Synaptic abnormalities in iPSC-derived neurons from E200K carriers

Introduction: Genetic Creutzfeldt-Jakob Disease (gCJD) is most commonly caused by the E200K mutation in the PRNP gene. In this study, we used induced pluripotent stem cells (iPSCs) from a multigenerational Israeli family carrying the E200K mutation to investigate synaptic abnormalities associated with gCJD. Objectives: To investigate synaptic abnormalities in iPSC-derived cortical neurons from E200K carriers, with a focus on NMDA receptor (NMDAR) distribution and extrasynaptic excitotoxicity. Methods: Immunofluorescence staining was used to localize NMDARs at postsynaptic terminals.

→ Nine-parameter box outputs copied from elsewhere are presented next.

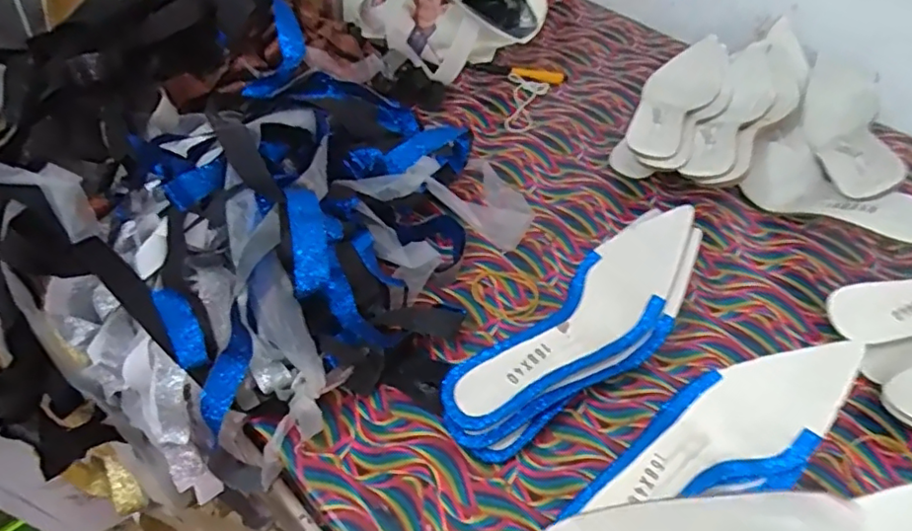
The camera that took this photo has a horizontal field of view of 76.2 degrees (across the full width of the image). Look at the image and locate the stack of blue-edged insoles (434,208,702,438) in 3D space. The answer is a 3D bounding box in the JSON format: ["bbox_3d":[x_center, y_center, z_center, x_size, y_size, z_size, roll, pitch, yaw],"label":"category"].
[{"bbox_3d":[0.097,0.048,0.471,0.247,0.080,0.079,-34,58,-24],"label":"stack of blue-edged insoles"}]

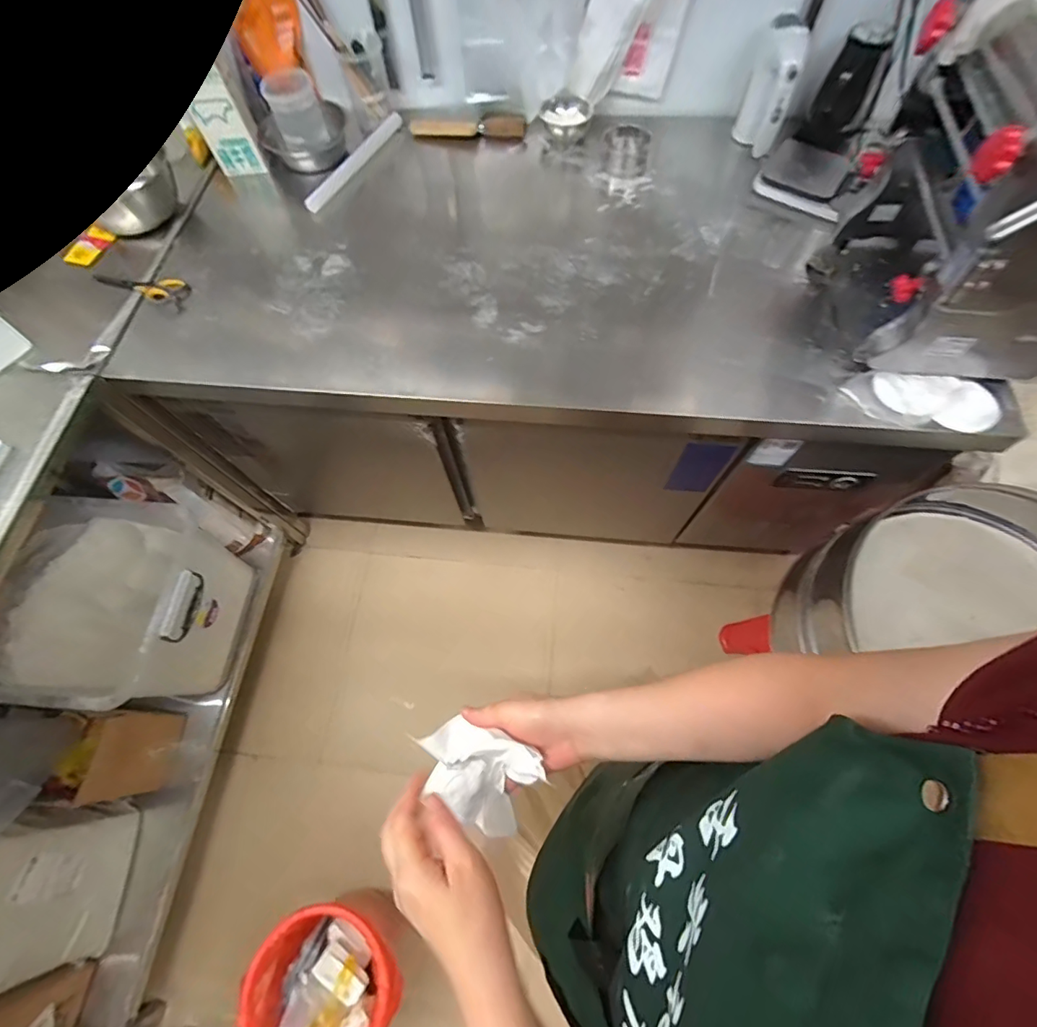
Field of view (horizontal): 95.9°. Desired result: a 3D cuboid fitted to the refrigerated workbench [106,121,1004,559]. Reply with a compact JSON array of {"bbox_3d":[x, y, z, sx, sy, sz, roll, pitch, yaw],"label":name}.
[{"bbox_3d":[0.052,-0.369,1.202,1.495,0.716,0.729,4,67,4],"label":"refrigerated workbench"}]

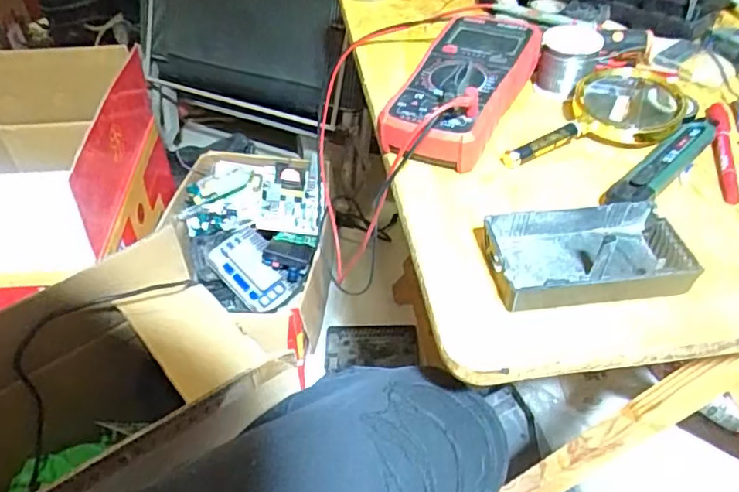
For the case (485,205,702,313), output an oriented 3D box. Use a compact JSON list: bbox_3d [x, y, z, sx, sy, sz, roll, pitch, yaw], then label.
[{"bbox_3d":[0.144,0.005,0.394,0.126,0.031,0.069,-5,44,-4],"label":"case"}]

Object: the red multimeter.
[{"bbox_3d":[0.081,-0.142,0.522,0.091,0.047,0.200,19,47,20],"label":"red multimeter"}]

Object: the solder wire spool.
[{"bbox_3d":[0.186,-0.173,0.561,0.052,0.054,0.052,11,45,13],"label":"solder wire spool"}]

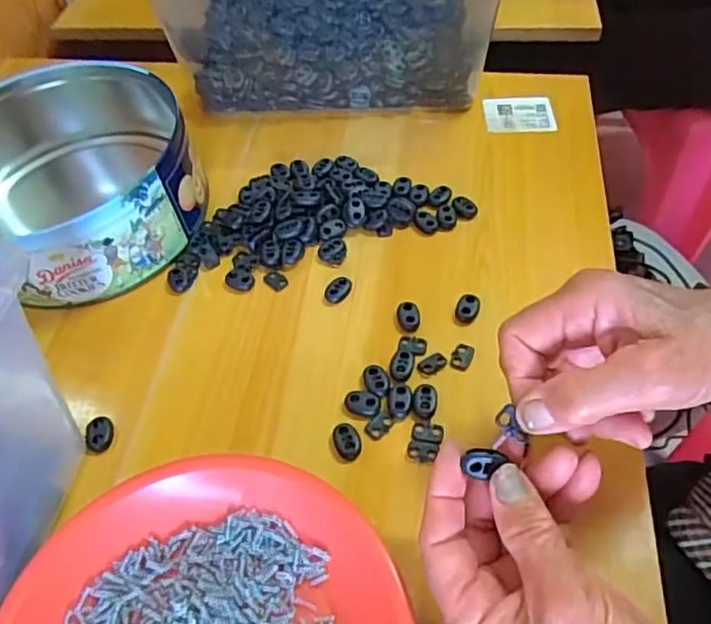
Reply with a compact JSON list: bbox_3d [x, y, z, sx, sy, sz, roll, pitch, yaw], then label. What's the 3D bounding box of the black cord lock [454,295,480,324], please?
[{"bbox_3d":[0.076,-0.002,0.419,0.016,0.011,0.021,9,54,10],"label":"black cord lock"}]

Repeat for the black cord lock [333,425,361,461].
[{"bbox_3d":[-0.005,0.076,0.361,0.016,0.004,0.021,-16,53,-8],"label":"black cord lock"}]

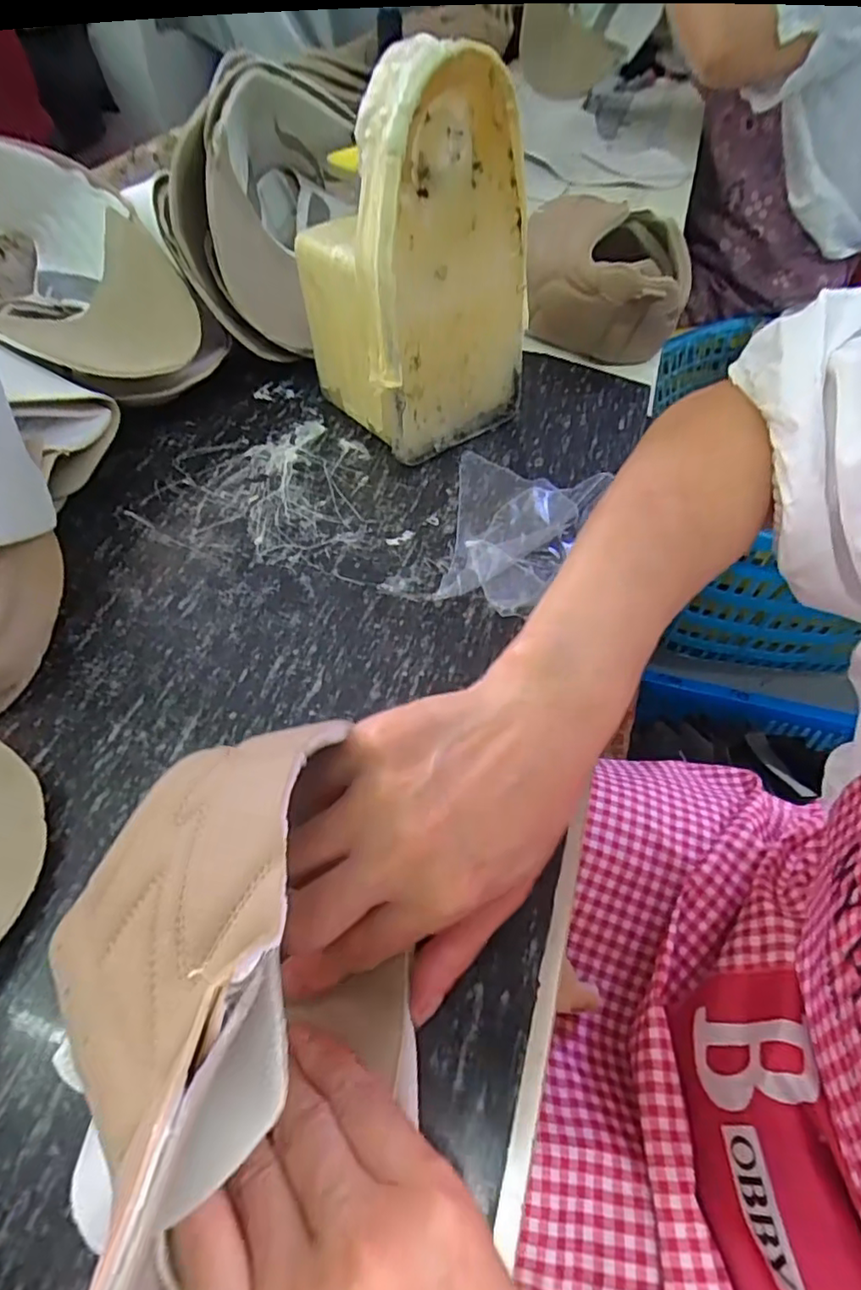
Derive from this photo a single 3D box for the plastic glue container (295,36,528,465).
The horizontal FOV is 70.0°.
[{"bbox_3d":[-0.012,-0.238,0.393,0.111,0.202,0.115,-32,59,-23],"label":"plastic glue container"}]

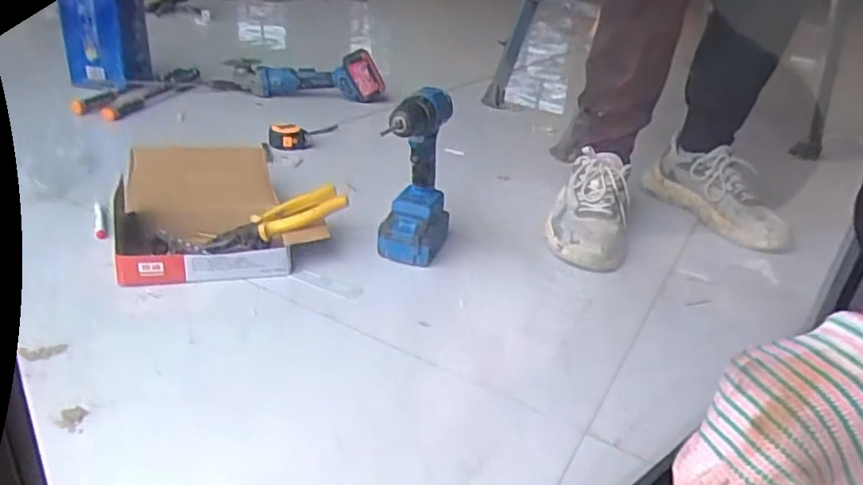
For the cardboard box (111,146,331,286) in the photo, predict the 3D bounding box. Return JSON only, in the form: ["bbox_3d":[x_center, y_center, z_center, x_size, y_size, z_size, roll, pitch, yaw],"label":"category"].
[{"bbox_3d":[-0.313,-0.054,0.904,0.260,0.077,0.320,-5,29,-22],"label":"cardboard box"}]

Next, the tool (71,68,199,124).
[{"bbox_3d":[-0.687,-0.361,1.481,0.133,0.032,0.428,9,26,5],"label":"tool"}]

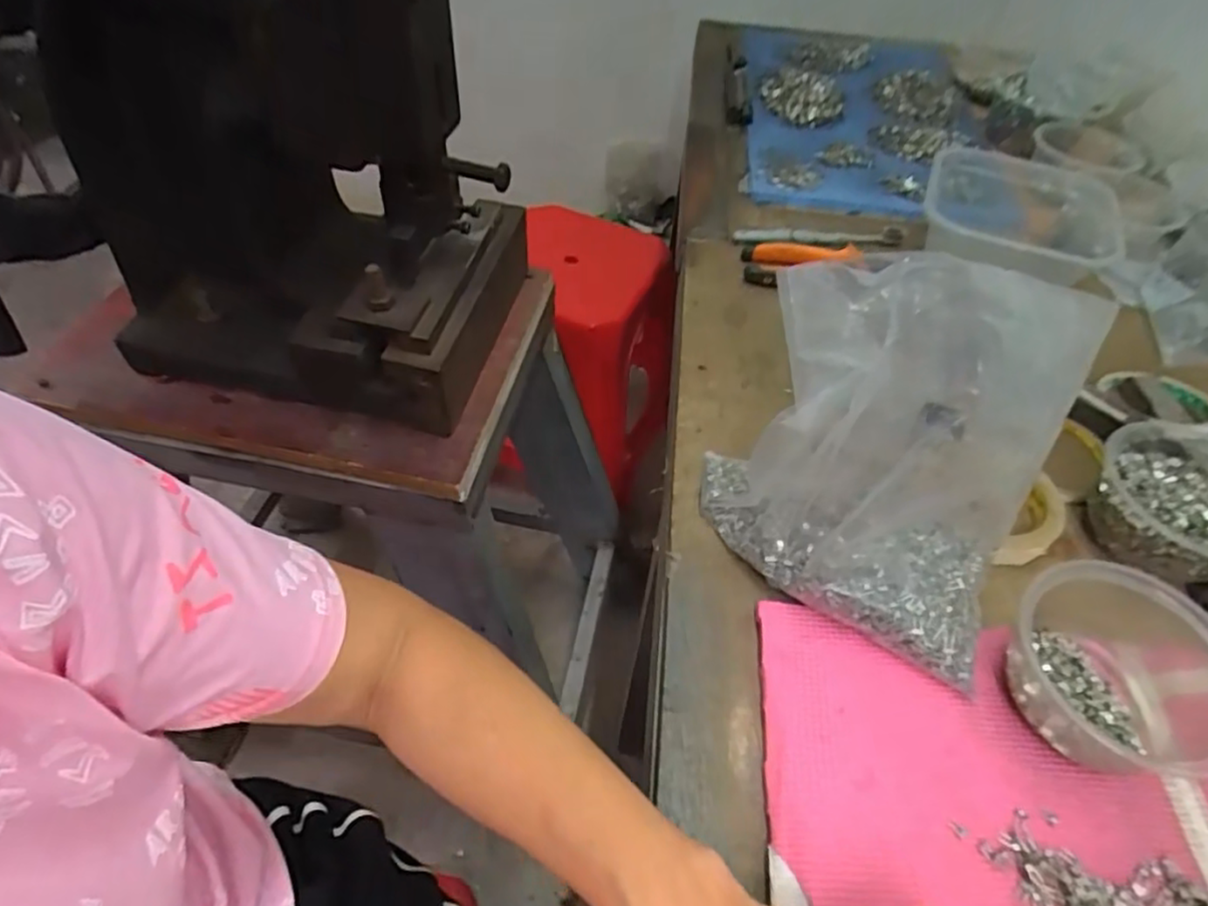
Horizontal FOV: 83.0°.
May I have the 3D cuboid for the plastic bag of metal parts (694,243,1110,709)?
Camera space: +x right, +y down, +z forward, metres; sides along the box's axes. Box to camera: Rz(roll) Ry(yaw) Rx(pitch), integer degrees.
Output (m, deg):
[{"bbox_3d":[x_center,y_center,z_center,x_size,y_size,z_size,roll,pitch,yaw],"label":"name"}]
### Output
[{"bbox_3d":[0.165,-0.011,0.407,0.190,0.195,0.155,25,53,19],"label":"plastic bag of metal parts"}]

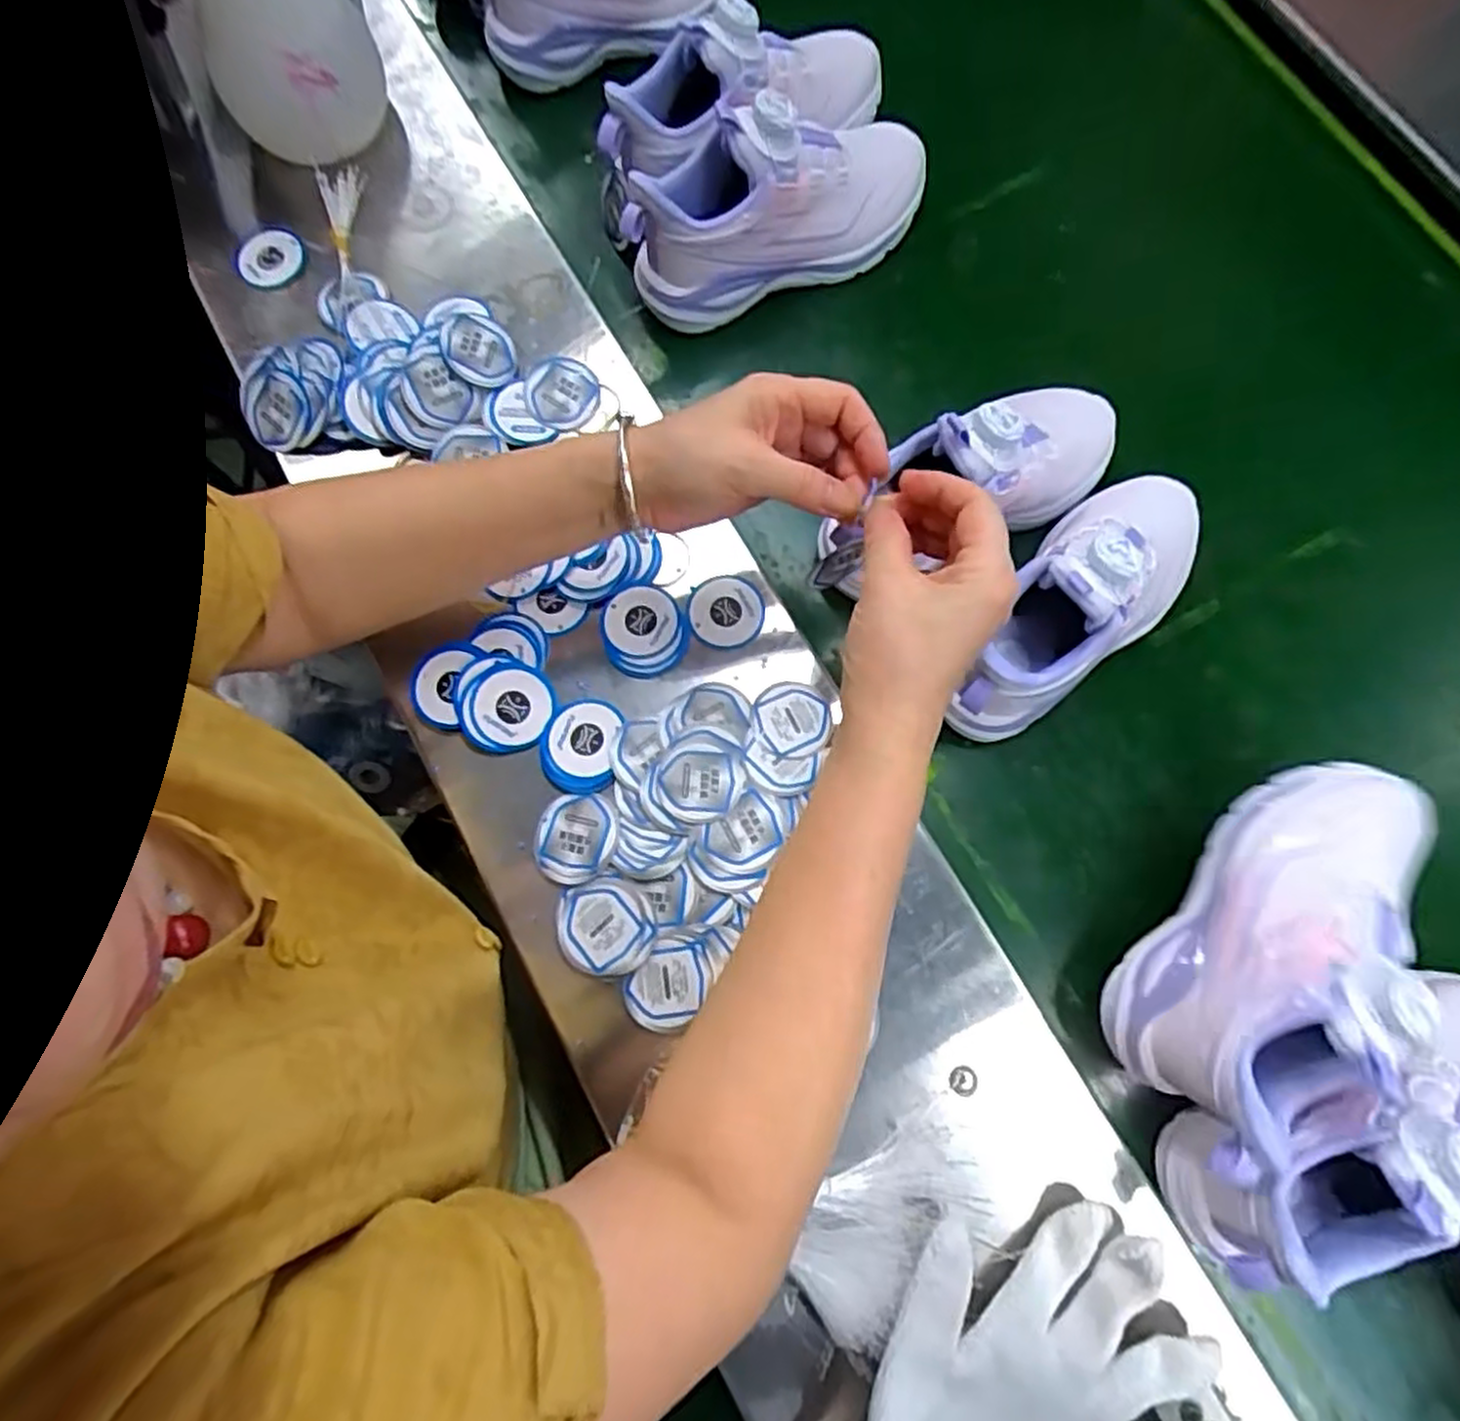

Bulk RNA sequencing of iPSC-derived cortical neurons from E200K carriers and co-isogenic corrected controls assessed transcriptomic changes. Electrophysiological and calcium signaling alterations were evaluated using Multi-Electrode Array (MEA) recordings and calcium influx assays. Results/Discussion: E200K iPSC-derived cortical neurons exhibited significantly elevated levels of extrasynaptic NMDARs compared to their co-isogenic controls. RNA sequencing revealed a marked downregulation of brain-derived neurotrophic factor (BDNF) gene expression in E200K carriers. Preliminary calcium influx experiments demonstrated heightened calcium entry in response to exogenous NMDAR activation. The observed increase in extrasynaptic NMDARs, coupled with reduced BDNF expression—both of which have been interlinked in various neurodegenerative disorders—suggests a potential early disease phenotype in neuronal networks of E200K carriers. Conclusion: The E200K mutation in the PRNP gene promotes the extrasynaptic localization of NMDARs and leads to downregulation of BDNF gene expression. Activation of these extrasynaptic NMDARs triggers a pronounced increase in calcium influx, which disrupts neuronal electrical activity and contributes to excitotoxicity in neuronal cultures.